Superbe recette - bravo !
Thanks so much for your feedback, Aayusha - glad you liked the video!
Question, if one is uncomfortable with uncooked eggs, can the egg whites be whisked over the Bain Marie?
I would suggest if you really can't find good quality organic eggs and don't want to use them in the mousse to make this, use either whipped cream or make a chocolate mousse cake style which is my fondant cake. I have never had any problems using egg whites and don't believe it's a problem as long as your egg whites are within the sell-by date and organic. Hope this helps.
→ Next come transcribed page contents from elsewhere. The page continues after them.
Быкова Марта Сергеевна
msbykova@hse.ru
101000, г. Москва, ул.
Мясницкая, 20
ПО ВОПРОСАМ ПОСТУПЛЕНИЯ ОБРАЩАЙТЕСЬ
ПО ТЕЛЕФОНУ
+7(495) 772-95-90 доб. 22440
I haven't tried it yet! But I'm wondering what happens if you omit the yolk?
You can omit the yolk no problem if you prefer. It just has a bit less richness but works well nonetheless. Let me know how you get on x
This was quicker to make than Nigellas! Most of time is seperating the eggs. Good for a chocolate craving emergency indeed!
So glad you like this, Agnes. Thanks so much for popping in!
Daphne Helen Kenworthy
first class like all your recipes
Thanks so much, Daphne. So happy you like it!
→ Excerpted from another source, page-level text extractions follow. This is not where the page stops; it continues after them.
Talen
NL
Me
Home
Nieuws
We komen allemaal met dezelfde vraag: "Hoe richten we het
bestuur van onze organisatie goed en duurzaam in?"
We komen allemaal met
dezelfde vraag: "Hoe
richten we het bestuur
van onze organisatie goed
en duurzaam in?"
Delicious mousse and easy to make with so few ingredients.A big hit with family and friends.
Thanks so much for popping in and sharing this, Jason. Much appreciated!
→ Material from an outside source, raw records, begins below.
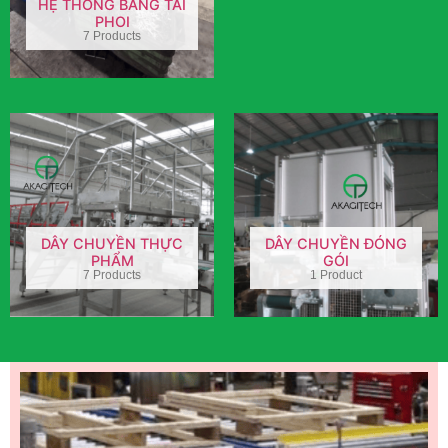
HỆ THỐNG BĂNG TẢI
PHOI
7 Products
DÂY CHUYỀN THỰC
DÂY CHUYỀN ĐÓNG
PHẨM
GÓI
7 Products
1 Product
My husband and I both love dark chocolate and this recipe is light and delicious. Thanks for sharing it with us.
So happy you like it, Peggy. Thanks for popping in to say so.
Hi Jill, can you use this mousse in a layer cake?
Hi Alex, I haven't used this in a layer cake but don't see why not. However, you'll need to chill the mousse first to make it easier to work with.
I LOVE this chocolate mousse! I have made other recipes and eaten many chocolate mousses in France but this recipe is the best! I also like that it is light. Thanks so much for sharing!
So thrilled you like it too, Kathleen. I've tried many too and so it makes it all worthwhile, then!
yes i like the idea of having it not too sweet so you get the lovely chocolate flavour.
Agreed, Sherry. That's another reason why we love to cook at home - we can control these kind of things x
The one of my childhood! Thanks for this Madaboutmacarons !
It's a pleasure, Guy - but please just call me Jill 😉
Thank you for posting this recipe.
Can this be used with a semi-sweet or a milk Chocolate?
Dark Chocolate gives me migraines.
Hi Charlie - I already responded privately by email as I couldn't answer here as on my travels but just for other readers who pop in here:
Yes you can use semi-sweet or milk chocolate instead of dark (bittersweet) chocolate but as long as you know it will not be the same recipe, as normally this uses no milk or cream and both types of chocolate have added sugar. In this case, I'd recommend reducing the sugar and adding another couple of egg whites, just to keep it as light as possible. Enjoy!
Christina | Christina's Cucina
Yet another crazy coincidence: my French friend Marie and I were talking about food last week and our pet peeves, when she brought up REAL French chocolate mousse. "It must NEVER contain any cream!" she ranted. So incredible that you post chocolate mousse today! It sounds lovely and I just have to try it since I've never had the authentic French kind!
Well we must have some kind of telepathic gourmet cravings - how funny! (Although, admittedly, we could just be craving more chocolate as the Autumn weather kicks in?) Yes, she's right about no cream in a real French chocolate mousse. If you've never tried it, then put these egg whites aside... with good quality chocolate, this is heaven.